Welcome to Share. I am so sorry for the loss of sweet Paula. This is a great place to find comfort and understanding. We are all here for you.

Katie

NathansMom13 - Mar 30, 2012 5:11 pm (#3 Total: 10)  

Come to ShareUnion 2012: It's the BEST weekend ever!!!  

Hi and welcome to Share. I am so sorry for your loss. I hope you are able to find some peace and comfort from all of us here on Share.
Laura

josie1204 - Apr 1, 2012 3:09 am (#4 Total: 10)  

 

I thank you for your kind words. I don't feel alone knowing their are more mommies whom have been through this pain and share their stories. My baby will be bueried on Monday and I don't know how I will be that day. I am scared and sad.

lvazquez - Apr 1, 2012 6:58 pm (#5 Total: 10)  

Mom to Donovyn (32 weeker), Tristyn (34 weeker), and Naethyn (30 weeker born sleeping)  

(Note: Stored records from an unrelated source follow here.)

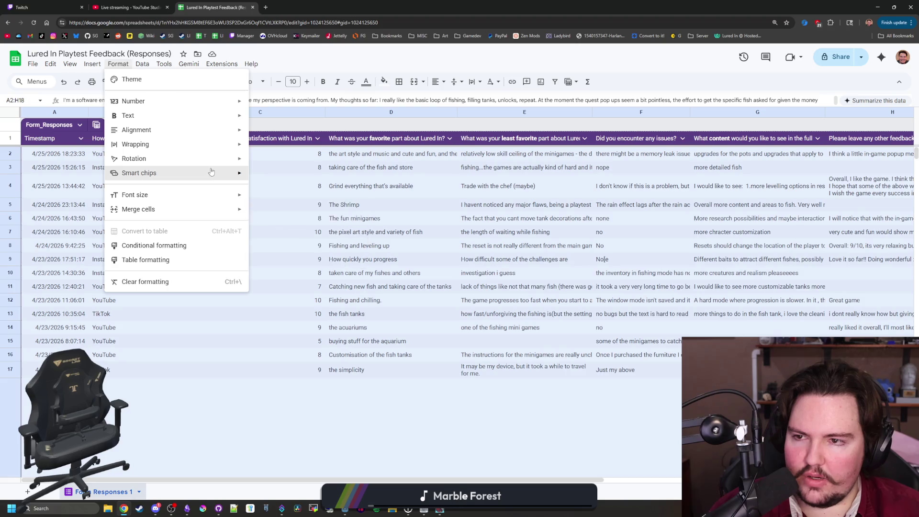
pyautogui.moveTo(136, 144)
pyautogui.click(268, 160)
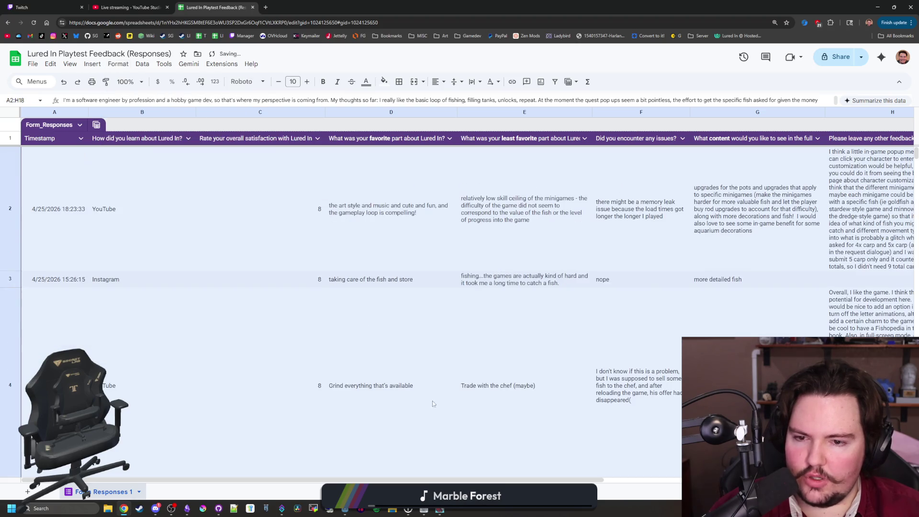
# - Read the wrapped comments in H2 and H4, including the Fishopedia suggestion
pyautogui.moveTo(471, 479); pyautogui.dragTo(732, 479)
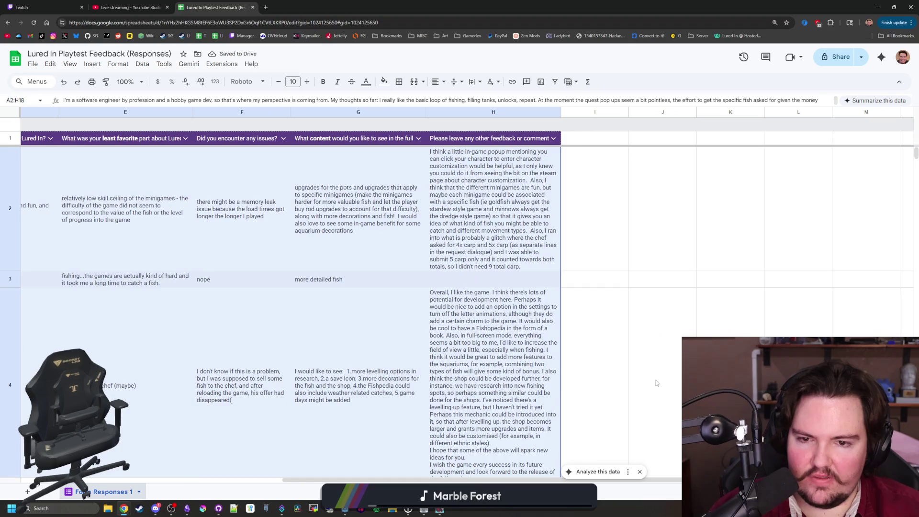
pyautogui.click(521, 241)
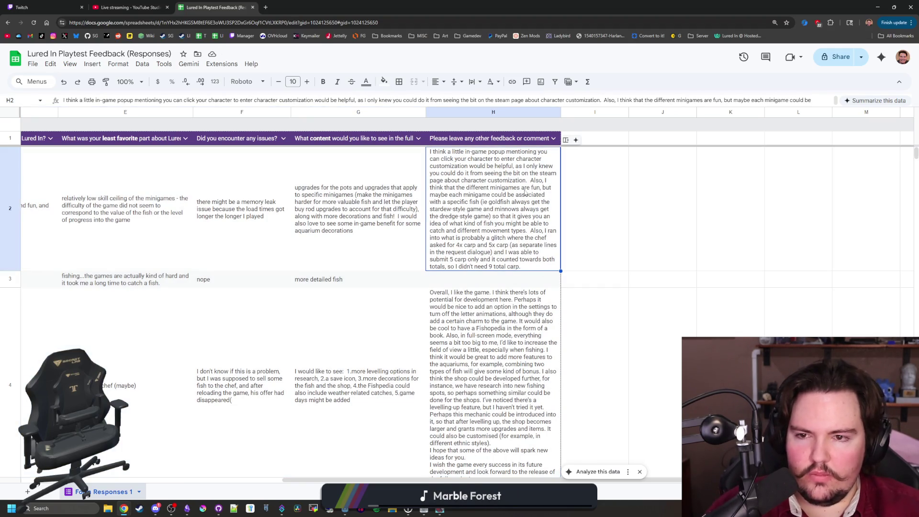
pyautogui.scroll(-1, 524, 210)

I will be keeping you and your family in my closest of thoughts tomorrow. I wish there was something more that I could say that could take some of the pain away. I remember going to pick up my son's ashes and we were all just in a daze. Be gentle with yourself and remember that people have good intentions with their words.

Wishing you strength,

Lindsay

brookeg - Apr 2, 2012 12:55 am (#6 Total: 10)  

 

I will thinking of you tomorrow. I am wishing you peace and strength to get thru these days. Just know you are not alone in your thoughts
Brooke

carolyn72 - Apr 7, 2012 8:35 pm (#7 Total: 10)  

 

I am so sorry. My son died of nec. It is so quick. This time is hard and then over the next wile there will be glimmers of hope again. My son died nov 16-2010. We now even laugh again. The grief may hit you at times unexpectedly at odd occasions. Be kind to yourself. It happens, you are very normal. Parents are just not geared to handle dead children, it is out of natural order. So don 't worry aout your reactions or what people think. Thinking about your family in my prayers.

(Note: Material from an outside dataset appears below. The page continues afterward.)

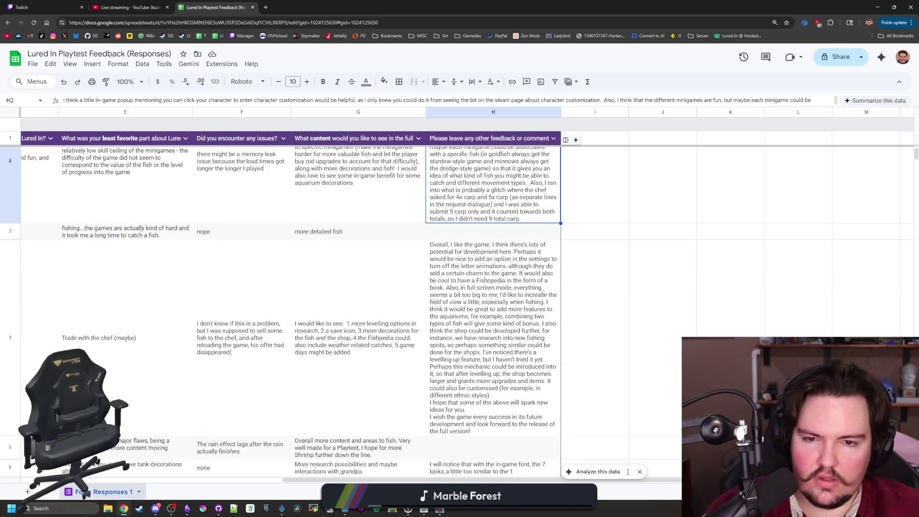
pyautogui.click(482, 257)
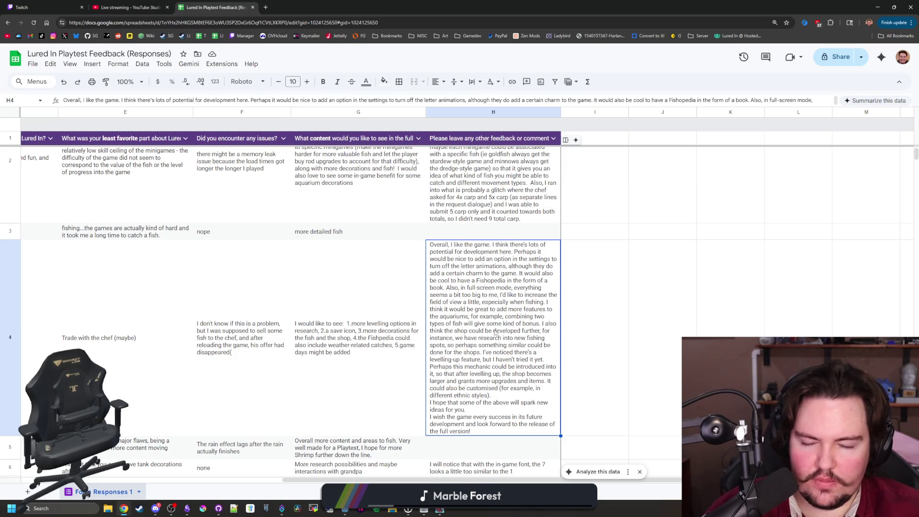
pyautogui.press('ctrl+shift+Tab')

Ann Wilkie - Apr 7, 2012 9:38 pm (#8 Total: 10)  

 

I can't feel how you are feeling right now. I cried like a baby reading your story. You might be very angry or lost right now but hang in there. Hold your husband's hand, hug him and cry together. Your hearts will beat regularly again if you give it some time. I have a baby in the NICU and I pray everyday that he will make it home.

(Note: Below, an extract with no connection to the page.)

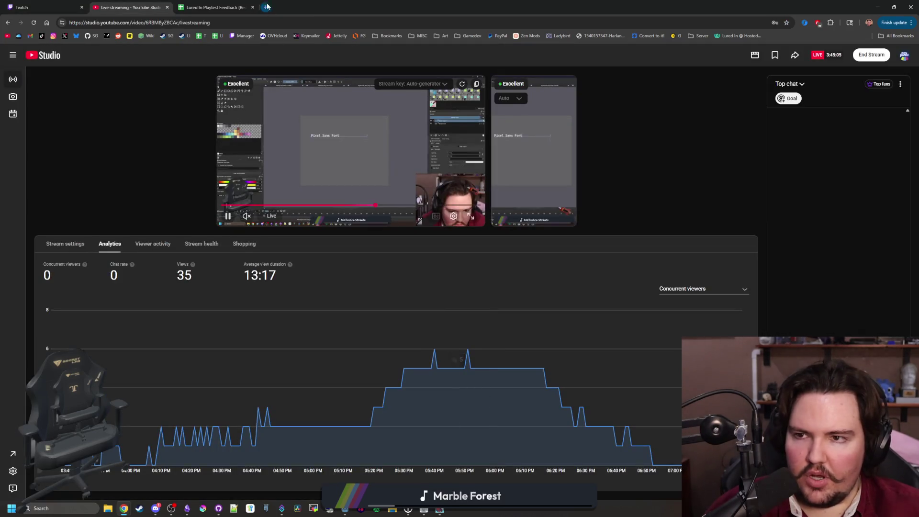
pyautogui.click(238, 4)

cathyd173bx - Apr 12, 2012 2:11 am (#9 Total: 10)  

 

So sorry for your loss..Hugs...I had my charlize on march 12,2012 @ 26 weeks.she had a preferation(small hole in gut) acouple of weeks ago to where we almost lost her.They put a drain in her side and Ive been noticing as well as her dad that her side had beening turning blue.When we ask the docs they say its just bruising or"wait and see process".Which kept driving us insane.So now come to found out they now say she has NEC but they have to deal with her brain issue which she 'll be sent to another well know children's hospital.I'm glad that shes going there not because they are said to be the best but also because the more we pressed the docs the more they seem to not know or have an answer for this thing she suddenly diagnosed with.I'm deathly afraid that my charli may not make it only because we were this close to lossing her the 1st Intestinal surgery.My heart and prayers go out to you and yours...xoxoxox

mrsmaxson - Apr 13, 2012 1:50 am (#10 Total: 10)  

Heartbroken  

I'm sorry I missed your original post. Losing a child is devastating. Losing one after trying for so long is unthinkable! My twin sons, who were conceived after three cycles of IVF died shortly after birth. It still comes as a shock sometimes that they were here then gone so quickly.

Paula was beautiful. My heart just breaks that she was gone so quickly. Just try to take life one breath at a time. It's all we can do.